🤖 AI Summary
This study systematically evaluates racial bias in four major commercial automatic speech recognition (ASR) systems. Using the Pacific Northwest English Corpus—featuring speakers from African American, White, Chicano, and Yakama communities—the authors quantify cross-ethnic transcription disparities via a novel phoneme error rate (PER) metric integrated with sociophonetic annotations. Results reveal significantly higher PER for African American speakers across all systems; critically, all models substantially underrepresent dialectal phenomena such as low-vowel mergers, confirming that inadequate acoustic modeling of sociophonetic variation constitutes the primary source of bias. The study introduces an analytical framework linking PER to fine-grained sociophonetic features, identifying vowel quality variation as a key determinant of performance disparity. These findings underscore the necessity of incorporating dialectal diversity into ASR training and evaluation to advance fairness and robustness in speech technology.
📝 Abstract
This paper presents a systematic evaluation of racial bias in four major commercial automatic speech recognition (ASR) systems using the Pacific Northwest English (PNWE) corpus.

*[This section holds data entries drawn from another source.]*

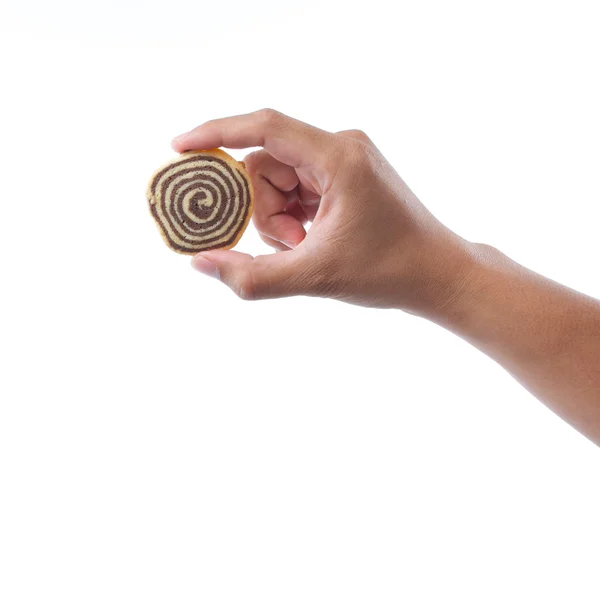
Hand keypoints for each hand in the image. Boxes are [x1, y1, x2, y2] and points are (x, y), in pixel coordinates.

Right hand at [172, 109, 474, 314]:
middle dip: (262, 208)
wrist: (437, 274)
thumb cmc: (389, 272)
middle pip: (266, 163)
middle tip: (287, 245)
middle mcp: (341, 147)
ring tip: (304, 247)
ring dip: (277, 216)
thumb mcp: (314, 277)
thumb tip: (201, 263)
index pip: (264, 127)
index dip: (216, 133)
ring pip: (279, 177)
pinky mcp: (344, 175)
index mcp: (338, 156)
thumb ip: (252, 276)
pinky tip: (310, 241)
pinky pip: (296, 186)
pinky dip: (292, 216)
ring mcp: (344, 160)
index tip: (180, 148)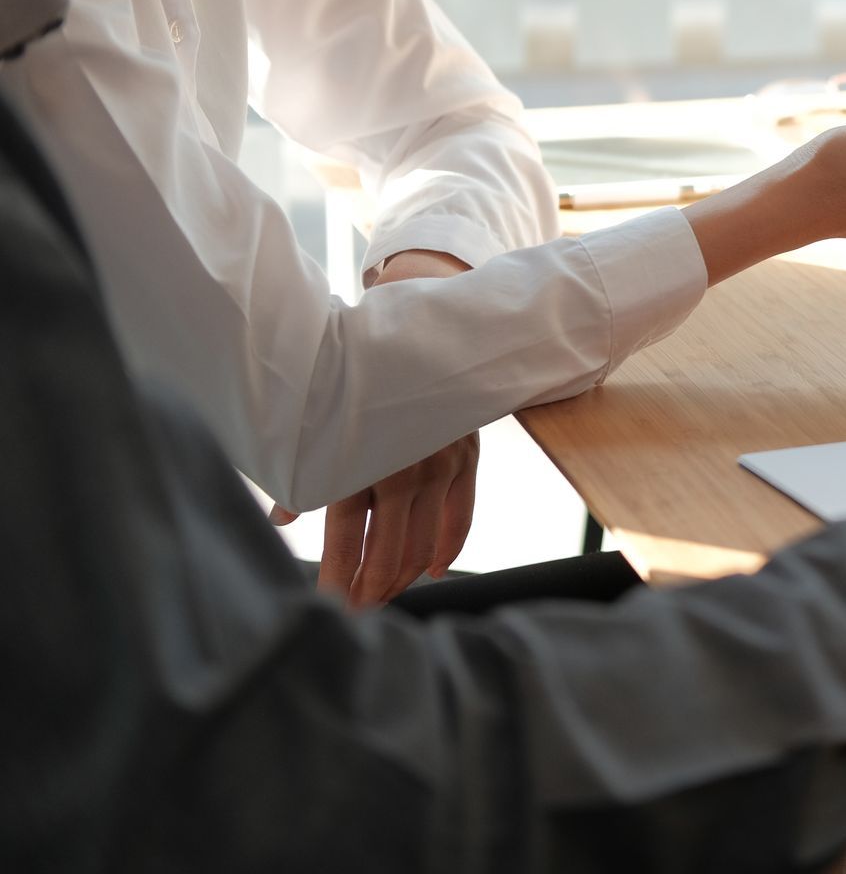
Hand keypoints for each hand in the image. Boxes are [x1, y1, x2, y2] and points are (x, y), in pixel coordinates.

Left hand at [270, 247, 480, 603]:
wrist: (416, 328)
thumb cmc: (358, 377)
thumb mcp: (321, 421)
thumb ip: (306, 472)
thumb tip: (282, 517)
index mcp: (361, 461)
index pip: (345, 540)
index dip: (336, 580)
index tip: (327, 608)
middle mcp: (405, 469)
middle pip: (388, 550)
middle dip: (369, 588)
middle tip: (355, 613)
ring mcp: (441, 467)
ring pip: (424, 541)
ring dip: (403, 574)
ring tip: (384, 595)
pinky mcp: (467, 458)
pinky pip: (461, 516)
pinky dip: (447, 547)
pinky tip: (432, 569)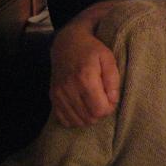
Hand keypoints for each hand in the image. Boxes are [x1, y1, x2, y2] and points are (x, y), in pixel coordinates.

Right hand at [49, 2, 120, 126]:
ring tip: (94, 103)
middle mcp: (69, 89)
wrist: (67, 43)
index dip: (110, 108)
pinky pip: (65, 120)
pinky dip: (76, 119)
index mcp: (85, 78)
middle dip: (100, 113)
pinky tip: (83, 108)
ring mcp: (59, 94)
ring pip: (77, 121)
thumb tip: (113, 100)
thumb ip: (113, 79)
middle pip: (89, 118)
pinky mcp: (53, 97)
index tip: (111, 98)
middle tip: (104, 100)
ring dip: (89, 117)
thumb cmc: (92, 49)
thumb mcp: (108, 58)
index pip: (99, 109)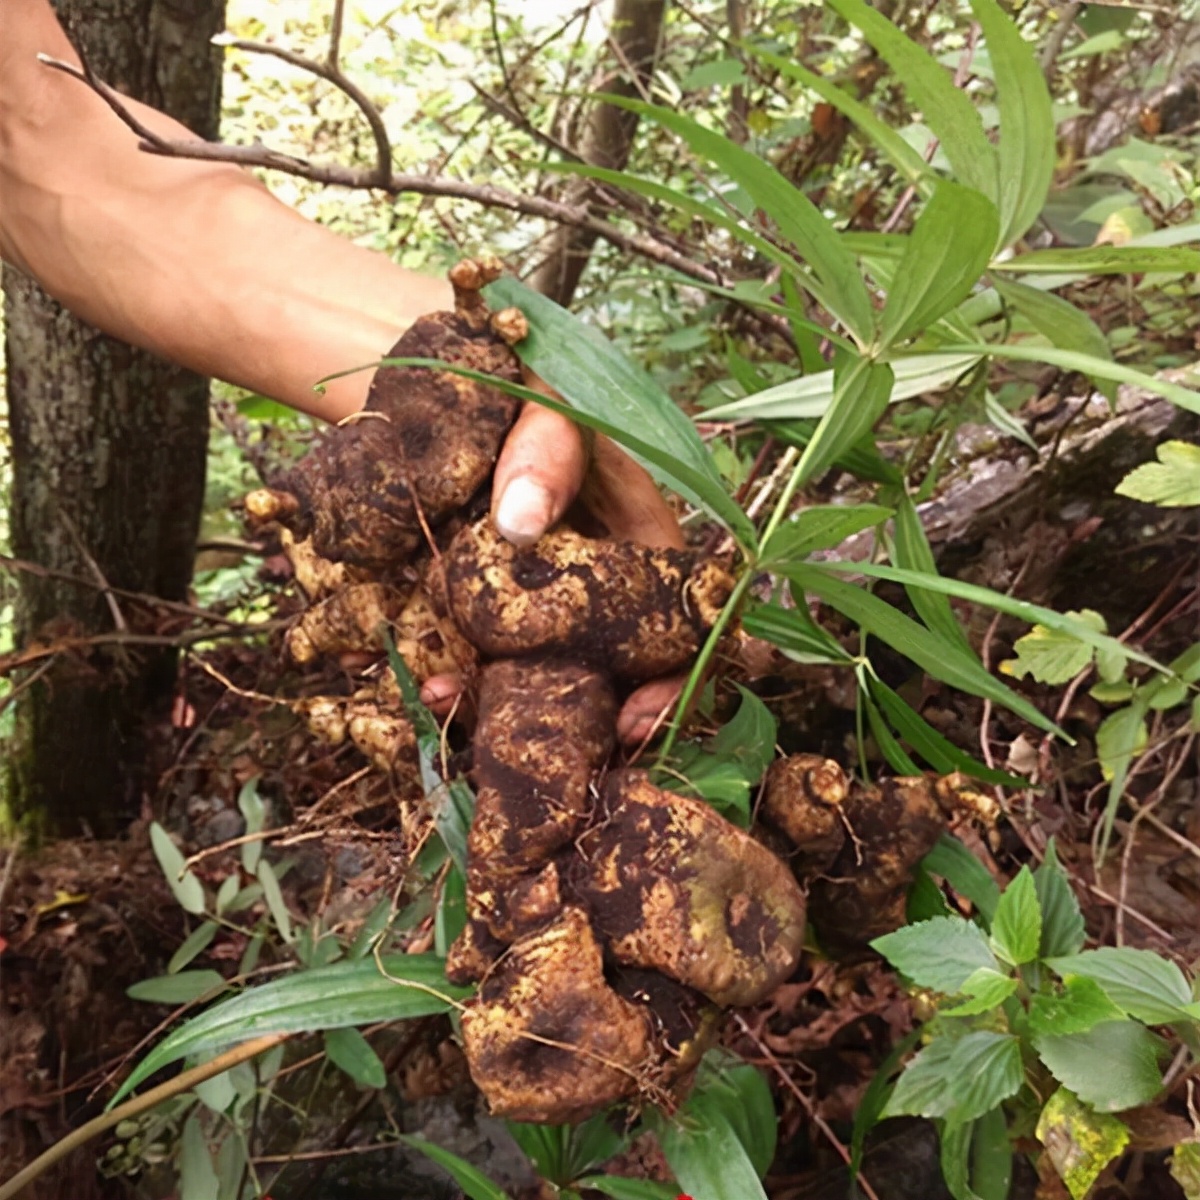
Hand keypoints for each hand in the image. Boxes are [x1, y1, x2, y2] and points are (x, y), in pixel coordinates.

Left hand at [419, 371, 687, 745]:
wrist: (435, 382)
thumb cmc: (517, 385)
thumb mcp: (543, 400)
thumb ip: (545, 449)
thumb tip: (519, 522)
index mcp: (638, 540)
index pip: (682, 623)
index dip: (674, 681)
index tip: (634, 720)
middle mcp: (593, 587)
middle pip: (609, 671)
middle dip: (581, 721)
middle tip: (542, 751)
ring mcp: (532, 605)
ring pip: (534, 676)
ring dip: (498, 705)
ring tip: (444, 701)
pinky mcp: (474, 609)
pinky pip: (468, 656)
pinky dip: (443, 673)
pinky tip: (410, 675)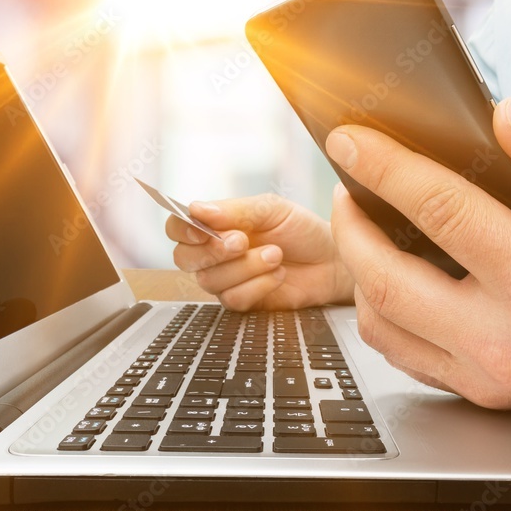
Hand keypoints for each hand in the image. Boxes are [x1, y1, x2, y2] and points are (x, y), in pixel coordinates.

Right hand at [167, 194, 353, 310]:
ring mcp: (227, 279)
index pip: (178, 227)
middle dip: (213, 251)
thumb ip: (234, 210)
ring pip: (210, 280)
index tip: (202, 228)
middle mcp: (215, 253)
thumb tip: (197, 209)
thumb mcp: (271, 209)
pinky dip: (258, 285)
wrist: (332, 259)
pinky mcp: (243, 302)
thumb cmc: (302, 230)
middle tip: (242, 241)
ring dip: (245, 267)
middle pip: (184, 259)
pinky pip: (233, 299)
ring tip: (275, 255)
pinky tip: (278, 274)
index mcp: (216, 225)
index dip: (183, 230)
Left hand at [326, 97, 510, 411]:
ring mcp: (490, 380)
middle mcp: (510, 346)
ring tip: (362, 223)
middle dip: (352, 225)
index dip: (387, 168)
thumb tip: (508, 119)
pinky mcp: (481, 395)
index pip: (444, 214)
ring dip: (359, 270)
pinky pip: (403, 353)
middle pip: (389, 281)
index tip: (349, 139)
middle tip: (344, 182)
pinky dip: (382, 309)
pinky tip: (390, 271)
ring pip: (383, 325)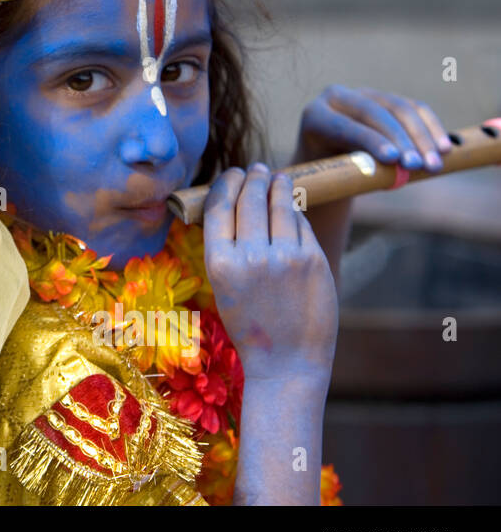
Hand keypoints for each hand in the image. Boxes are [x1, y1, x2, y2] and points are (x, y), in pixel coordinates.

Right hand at [203, 164, 337, 380]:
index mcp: (219, 263)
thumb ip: (228, 247)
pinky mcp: (313, 261)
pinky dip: (295, 215)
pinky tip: (292, 210)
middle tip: (257, 169)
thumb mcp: (224, 286)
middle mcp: (250, 256)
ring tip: (277, 178)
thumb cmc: (251, 325)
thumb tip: (238, 202)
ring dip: (278, 186)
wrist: (286, 363)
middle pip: (251, 199)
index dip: (226, 184)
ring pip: (280, 206)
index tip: (232, 174)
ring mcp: (285, 257)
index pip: (220, 206)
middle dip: (254, 178)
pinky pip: (301, 226)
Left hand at [295, 85, 451, 171]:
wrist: (329, 156)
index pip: (345, 126)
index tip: (393, 160)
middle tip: (419, 167)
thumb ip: (353, 172)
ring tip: (435, 165)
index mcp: (316, 117)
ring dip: (422, 138)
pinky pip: (415, 109)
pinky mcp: (388, 98)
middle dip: (401, 141)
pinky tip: (444, 149)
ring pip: (400, 109)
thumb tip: (392, 175)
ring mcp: (365, 94)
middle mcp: (338, 98)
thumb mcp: (332, 174)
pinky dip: (432, 129)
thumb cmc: (329, 172)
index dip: (370, 141)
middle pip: (375, 114)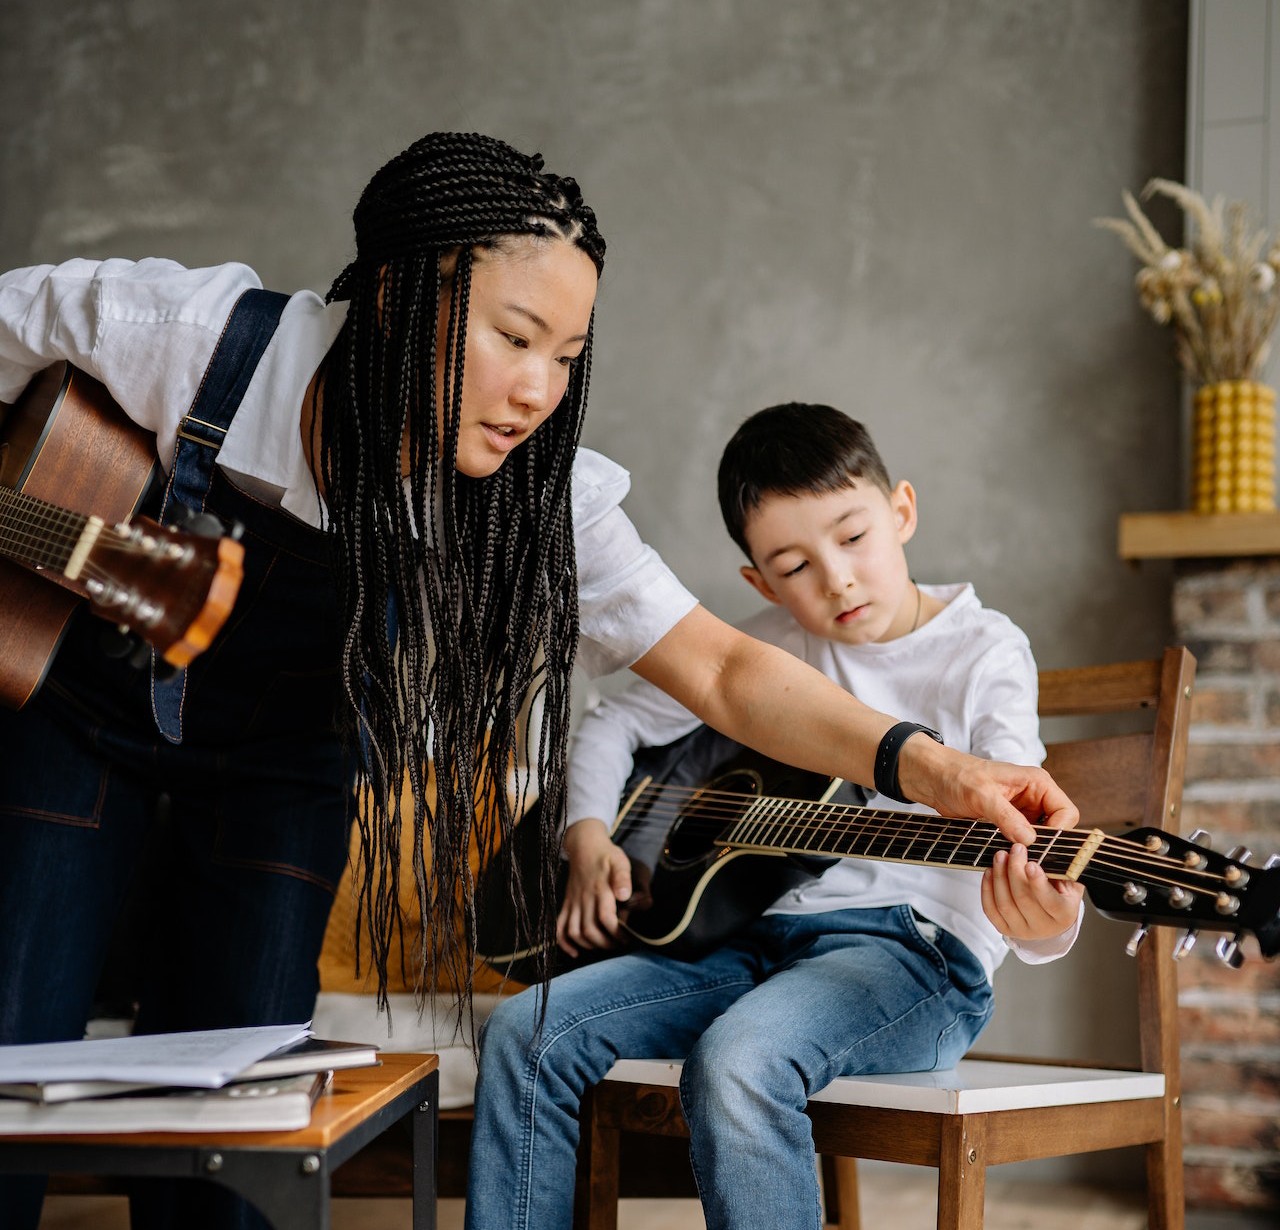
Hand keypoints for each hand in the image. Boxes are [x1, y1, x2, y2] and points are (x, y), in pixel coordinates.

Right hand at [556, 819, 632, 956]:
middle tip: (619, 945)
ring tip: (603, 946)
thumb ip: (623, 878)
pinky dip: (563, 943)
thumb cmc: (606, 855)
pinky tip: (574, 952)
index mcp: (599, 888)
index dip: (617, 933)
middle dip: (605, 943)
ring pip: (574, 932)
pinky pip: (559, 927)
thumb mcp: (620, 861)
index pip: (606, 918)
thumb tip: (624, 896)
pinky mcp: (566, 904)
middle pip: (590, 930)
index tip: (627, 938)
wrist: (584, 845)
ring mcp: (573, 902)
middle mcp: (584, 898)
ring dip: (588, 945)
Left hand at [896, 738, 1078, 845]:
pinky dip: (1016, 851)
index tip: (1040, 848)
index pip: (1066, 812)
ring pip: (1039, 839)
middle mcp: (1034, 797)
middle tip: (1026, 859)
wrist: (933, 779)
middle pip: (1056, 829)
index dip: (1059, 832)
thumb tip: (1029, 839)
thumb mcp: (982, 795)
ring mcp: (1022, 812)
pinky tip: (1004, 856)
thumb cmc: (957, 776)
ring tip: (1012, 858)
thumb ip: (1006, 816)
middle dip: (1044, 845)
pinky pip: (1022, 842)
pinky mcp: (1009, 824)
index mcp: (1037, 783)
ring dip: (1029, 850)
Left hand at [981, 844, 1084, 940]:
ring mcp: (1023, 931)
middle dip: (1015, 870)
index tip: (1030, 864)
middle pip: (1023, 899)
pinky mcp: (1006, 929)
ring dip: (999, 877)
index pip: (1050, 901)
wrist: (1051, 915)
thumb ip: (1061, 870)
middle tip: (1015, 849)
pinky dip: (987, 889)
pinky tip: (989, 872)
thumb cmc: (1061, 892)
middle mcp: (1044, 927)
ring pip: (1004, 904)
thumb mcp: (1069, 881)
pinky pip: (990, 910)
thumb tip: (1046, 849)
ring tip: (1000, 856)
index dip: (1038, 883)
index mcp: (1064, 914)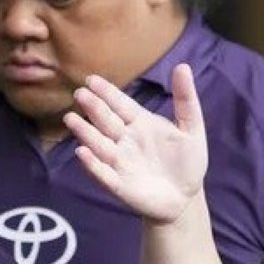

We analyze transcription accuracy across speakers from four ethnic backgrounds (African American, Caucasian American, ChicanX, and Yakama) and examine how sociophonetic variation contributes to differential system performance. We introduce a heuristically-determined Phonetic Error Rate (PER) metric that links recognition errors to specific linguistically motivated variables derived from sociophonetic annotation. Our analysis of eleven sociophonetic features reveals that vowel quality variation, particularly resistance to the low-back merger and pre-nasal merger patterns, is systematically associated with differential error rates across ethnic groups, with the most pronounced effects for African American speakers across all evaluated systems. These findings demonstrate that acoustic modeling of dialectal phonetic variation, rather than lexical or syntactic factors, remains a primary source of bias in commercial ASR systems. The study establishes the PNWE corpus as a valuable resource for bias evaluation in speech technologies and provides actionable guidance for improving ASR performance through targeted representation of sociophonetic diversity in training data.